# Antique/vintage Henry Watch Pocket Watch 14 Hallmarks~Need Info Please



## Ana (Jun 17, 2012)

Can anyone help me identify this "Henry Watch" pocket watch? The front cover has 3 jewels, 2 red and and 1 white/blue stone, and engraving on the top which appears to be the letter "M" over the letter "R" or "B" with two Greek Key insignias, one on each side of the two letters.

Inside the front cover there are 5 marks: a shield with the numbers "56/14K/0.585" inside; a flower (maybe a rose) with two leafs, one on each side of the stem; a circle with what looks like a crown inside; a small round mark with something inside that looks like an eagle, dolphin, monkey or bird (too warn to accurately make out) and a cylindrical mark with what may be a squirrel inside.

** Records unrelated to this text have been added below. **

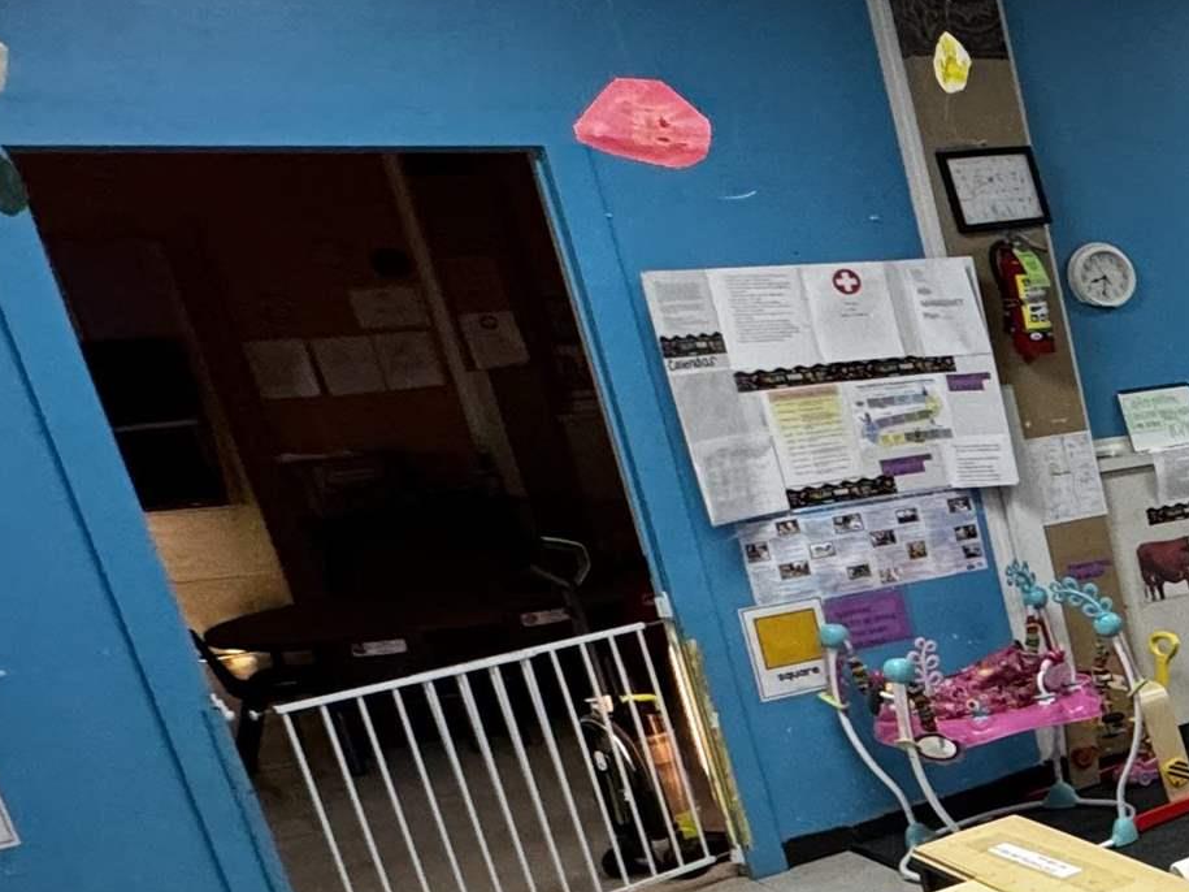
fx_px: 1614
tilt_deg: -17.1
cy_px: 696
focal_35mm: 47
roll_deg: +2.6
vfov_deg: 30.2
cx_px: 1944
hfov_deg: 25.2
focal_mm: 2.22
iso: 250
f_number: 2.2
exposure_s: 1/60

The face may be white porcelain with gold dots on the minutes and gold diamond pyramids on the 5 minute marks and the pendant at 3 o'clock.

The movement's only markings are a capital "R" and "A" with a 3-prong fleur-de-lis or what my husband calls a "chicken-foot" in between the two letters. Underneath the "R" and "A" are the Roman Numerals II or III.

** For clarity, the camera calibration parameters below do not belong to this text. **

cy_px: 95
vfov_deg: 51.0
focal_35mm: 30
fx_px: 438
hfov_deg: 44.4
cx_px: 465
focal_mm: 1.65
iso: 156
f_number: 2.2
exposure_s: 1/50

The case side facing the movement has the same markings as the inside case facing the watch-face mentioned above.

The back side of that cover has 10 marks and "No 94271". The 10 marks are visible in the included photo.

Inside the very back cover are the same 5 marks as found inside the front cover with the number "94271".

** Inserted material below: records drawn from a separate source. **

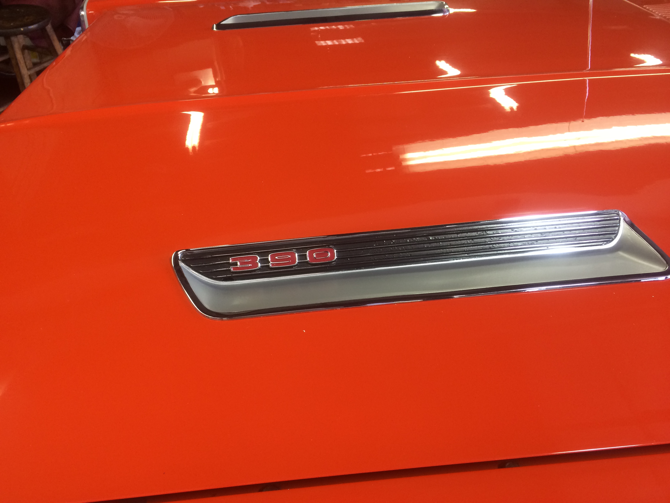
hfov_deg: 61.7
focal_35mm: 29
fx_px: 561
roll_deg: -0.4
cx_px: 335
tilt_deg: -39.4
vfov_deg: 48.2
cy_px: 252
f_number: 2.2
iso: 80
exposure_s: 1/30
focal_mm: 4.15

On the back of the case is an engraving: "1913" with the number 11 over Roman Numeral IV in the middle of that date. Following that is what may be a name engraved in fancy font, my best guess at the letters is "Napamiutne".














































Thank you so much for any info you can share with me. Ana


----------



## harryblakes7 (Oct 1, 2010)

Interesting watch Ana............ obviously 14K gold, with two rubies and possibly an old cut diamond, you would have to get the stones tested to verify it, which is a 5 second job with a diamond tester....................fitted with an average movement, have not heard of Henry Watch, the greek symbols in the back are usually die stamped rather than engraved...............hope that helps...........


----------



## remb1000 (Jan 17, 2012)

Hello 

That's a beautiful watch I must say.

I too have not heard of this "Henry Watch" before!

Well as Harry all ready stated, it is definitly solid 14k gold.

That white stone is most likely a diamond, the other two red ones are most likely rubis/emeralds/saphire.

Im not great with precious stones but I can bet that the ones sunk in your watch case are genuine.

It was not uncommon to see diamonds sunk into old gold pocket watch cases.

You should have this check by a specialist.

Bring to a few different places to get several opinions.

This in turn will give you a fairly good idea about what your dealing with.

And please whatever you do not let this watch go to some watch maker or pawnshop owner who makes you a quick offer.

I think this is a pretty special piece so take the time to find out what you can about it and find out it's true value.

Best of luck with it anyways.

Take care


----------



## tixntox (Jul 17, 2009)

I have just noticed that the advance/retard lever is right over to retard, which indicates that the watch was probably running fast (a sign of needing a service). Don't run the watch until it is serviced as the oils will probably have dried out and running with no lubrication will not do it any good.

Regards

mike


----------